Directions:
Identify each line in the records below that contains the word "buttons", and copy it.

Records for the exercise:
# # #

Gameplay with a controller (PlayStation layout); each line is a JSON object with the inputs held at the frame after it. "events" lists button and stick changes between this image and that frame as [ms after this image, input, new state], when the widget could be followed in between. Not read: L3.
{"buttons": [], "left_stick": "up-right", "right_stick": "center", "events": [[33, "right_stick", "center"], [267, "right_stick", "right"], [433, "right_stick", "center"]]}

# # #

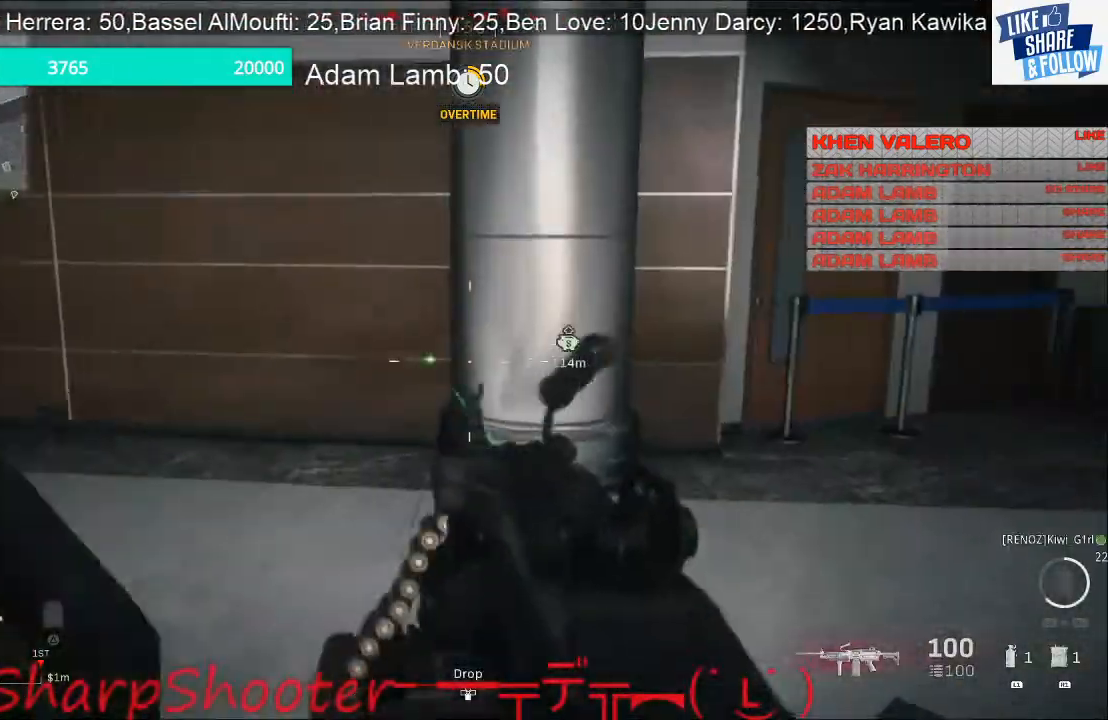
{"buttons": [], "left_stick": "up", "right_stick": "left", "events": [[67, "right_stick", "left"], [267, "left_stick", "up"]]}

# # #

Response box:
{"buttons": [], "left_stick": "up-right", "right_stick": "center", "events": [[33, "right_stick", "center"], [267, "right_stick", "right"], [433, "right_stick", "center"]]}
{"buttons": [], "left_stick": "up", "right_stick": "left", "events": [[67, "right_stick", "left"], [267, "left_stick", "up"]]}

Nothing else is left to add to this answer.